Avoiding lying down after meals and eating within 3 hrs of retiring, wearing loose fitting clothing, avoiding cigarette smoking.
What is the nutrition management goals for esophagitis and how can they be achieved?
1 Decrease exposure to gastric contents by: avoiding large meals, dietary fat and alcohol.
2 Decrease acidity of gastric secretions by: avoiding coffee and fermented alcholic beverages.
3 Prevent pain and irritation by: avoiding acid pH foods and spices.
Definition of fundoplication:
A procedure in which the fundus of the stomach is wrapped around the lower esophagus to limit reflux.
For a person with severe esophagitis, what diet may be best tolerated initially?
Low-fat, liquid diet because it doesn't increase esophageal distention and it may pass more easily through any strictured areas.
LES pressure is lowered by:
carminatives (peppermint and spearmint), coffee, pregnancy, taking pregesterone-based birth control, .
Risk factors for esophageal cancer includes:
obesity, alcohol and its degradation into acetaldehyde, nitrities, a diet low in selenium/fruits/vegs/cereal fiber.
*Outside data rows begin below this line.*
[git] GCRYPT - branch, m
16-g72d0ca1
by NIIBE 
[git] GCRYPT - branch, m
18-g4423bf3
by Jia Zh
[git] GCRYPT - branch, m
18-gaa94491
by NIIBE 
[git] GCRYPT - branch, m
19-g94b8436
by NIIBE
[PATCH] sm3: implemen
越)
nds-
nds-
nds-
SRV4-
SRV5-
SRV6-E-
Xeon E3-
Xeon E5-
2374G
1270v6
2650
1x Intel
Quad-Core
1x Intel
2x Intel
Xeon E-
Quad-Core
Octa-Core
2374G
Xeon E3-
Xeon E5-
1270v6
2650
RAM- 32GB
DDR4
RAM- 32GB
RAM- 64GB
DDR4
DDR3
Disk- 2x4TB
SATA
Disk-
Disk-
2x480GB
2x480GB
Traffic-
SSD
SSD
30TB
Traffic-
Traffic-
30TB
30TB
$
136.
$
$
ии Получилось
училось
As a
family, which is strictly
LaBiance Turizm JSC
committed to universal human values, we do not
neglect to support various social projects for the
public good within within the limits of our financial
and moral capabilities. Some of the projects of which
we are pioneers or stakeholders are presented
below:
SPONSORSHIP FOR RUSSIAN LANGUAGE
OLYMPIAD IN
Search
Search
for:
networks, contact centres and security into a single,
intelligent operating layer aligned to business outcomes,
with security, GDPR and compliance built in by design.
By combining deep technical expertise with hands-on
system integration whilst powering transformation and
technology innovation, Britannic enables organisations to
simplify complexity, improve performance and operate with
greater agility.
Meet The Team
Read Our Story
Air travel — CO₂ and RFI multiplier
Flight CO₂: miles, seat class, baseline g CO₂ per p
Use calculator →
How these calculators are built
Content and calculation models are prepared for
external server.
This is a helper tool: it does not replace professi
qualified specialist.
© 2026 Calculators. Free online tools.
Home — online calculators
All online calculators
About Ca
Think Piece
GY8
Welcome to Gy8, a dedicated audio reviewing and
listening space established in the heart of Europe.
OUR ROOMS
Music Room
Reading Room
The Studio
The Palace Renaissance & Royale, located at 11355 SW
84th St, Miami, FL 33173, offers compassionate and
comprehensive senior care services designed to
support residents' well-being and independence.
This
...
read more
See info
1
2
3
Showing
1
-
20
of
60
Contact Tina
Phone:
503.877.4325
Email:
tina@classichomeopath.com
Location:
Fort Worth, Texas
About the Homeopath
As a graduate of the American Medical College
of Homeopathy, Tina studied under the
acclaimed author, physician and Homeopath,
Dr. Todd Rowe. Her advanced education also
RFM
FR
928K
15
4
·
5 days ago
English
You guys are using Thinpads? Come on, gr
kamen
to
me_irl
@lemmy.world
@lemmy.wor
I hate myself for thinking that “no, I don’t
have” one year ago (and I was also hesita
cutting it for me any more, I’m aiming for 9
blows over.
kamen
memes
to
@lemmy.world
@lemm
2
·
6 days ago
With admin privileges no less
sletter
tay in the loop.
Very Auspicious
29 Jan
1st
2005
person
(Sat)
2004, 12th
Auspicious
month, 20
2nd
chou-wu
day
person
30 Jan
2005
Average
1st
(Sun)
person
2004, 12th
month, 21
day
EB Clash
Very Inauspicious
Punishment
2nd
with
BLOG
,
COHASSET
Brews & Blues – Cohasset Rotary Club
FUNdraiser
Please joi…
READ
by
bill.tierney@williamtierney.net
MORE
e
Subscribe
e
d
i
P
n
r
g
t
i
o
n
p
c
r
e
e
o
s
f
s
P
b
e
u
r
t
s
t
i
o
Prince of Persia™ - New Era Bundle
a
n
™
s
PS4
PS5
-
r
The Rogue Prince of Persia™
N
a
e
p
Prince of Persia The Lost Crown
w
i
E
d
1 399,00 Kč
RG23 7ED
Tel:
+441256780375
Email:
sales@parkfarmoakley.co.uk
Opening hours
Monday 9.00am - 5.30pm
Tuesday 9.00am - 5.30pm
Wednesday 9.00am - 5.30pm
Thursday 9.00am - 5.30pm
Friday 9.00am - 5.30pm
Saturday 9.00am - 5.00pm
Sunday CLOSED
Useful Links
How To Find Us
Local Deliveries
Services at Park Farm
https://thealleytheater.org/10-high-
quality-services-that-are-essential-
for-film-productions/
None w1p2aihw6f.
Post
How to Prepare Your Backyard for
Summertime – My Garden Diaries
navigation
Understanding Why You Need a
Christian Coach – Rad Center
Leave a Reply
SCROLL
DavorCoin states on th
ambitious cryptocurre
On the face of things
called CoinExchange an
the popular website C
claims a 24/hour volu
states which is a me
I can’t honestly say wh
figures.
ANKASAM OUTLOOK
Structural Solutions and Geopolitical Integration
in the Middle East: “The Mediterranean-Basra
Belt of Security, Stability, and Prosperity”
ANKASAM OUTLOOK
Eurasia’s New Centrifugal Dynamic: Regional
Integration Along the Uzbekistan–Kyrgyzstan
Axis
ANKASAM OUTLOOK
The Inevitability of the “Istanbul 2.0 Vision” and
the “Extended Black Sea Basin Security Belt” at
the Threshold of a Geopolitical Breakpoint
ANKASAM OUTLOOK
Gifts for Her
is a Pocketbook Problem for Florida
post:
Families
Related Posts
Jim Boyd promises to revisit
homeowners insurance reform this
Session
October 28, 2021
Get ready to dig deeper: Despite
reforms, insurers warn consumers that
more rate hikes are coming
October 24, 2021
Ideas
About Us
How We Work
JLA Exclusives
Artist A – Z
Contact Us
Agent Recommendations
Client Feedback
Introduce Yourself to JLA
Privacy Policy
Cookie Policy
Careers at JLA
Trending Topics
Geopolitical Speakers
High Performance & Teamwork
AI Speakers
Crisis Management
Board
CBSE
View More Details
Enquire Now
T or F: The presence of hiatal hernia is synonymous with reflux
False. It does prolong exposure to acid and increase risk of serious esophagitis. It also causes epigastric discomfort after large, energy-dense meals, laying down, or bending over.
What is the most common type of hiatal hernia?
The sliding hernia. The less common is the paraesophageal hernia.
MNT for hiatal hernias include:
weight reduction, decreasing meal sizes, omitting high-fat, high-kcal meals before reclining, minimizing alcohol consumption.
Why are tonsils removed?
To reduce the number and frequency of ear infections, tonsillitis, and sinusitis. Tonsils are considered lymphatic tissue and are therefore part of the immune system.
The best foods to eat after a tonsilectomy include:
cold, mild-flavored, soft, moist foods. The first day after surgery, chilled/frozen dairy or fruit slurries and noncitrus juices are tolerated. By day two the diet can be expanded to include warm fluids and soft foods. Within 3-5 days the a normal diet can be consumed.
MNT for oral cancer:
Nutrition support by tube feeding or gastrostomy if needed for total or supplemental support. If oral is possible - liquid/soft foods; moist foods for easy mastication and swallowing; small, frequent meals of high caloric density; complex carbs rather than simple carbs.
Use of artificial saliva, frequent consumption of fluids, and normal saline rinses may help the eating process.
What is functional dyspepsia (aka nonunlcer dyspepsia)?
unexpelained persistent or recurrent upper GI discomfort
What are symptoms of functional dyspepsia?
vague abdominal discomfort, bloating, early satiety, nausea, belching.
What is the dietary MNT for dyspepsia?
Reduce dietary fat intake, smaller meals, diets of low caloric density, and limiting alcohol. Non dietary MNT includes mild exercise and lowering stress levels.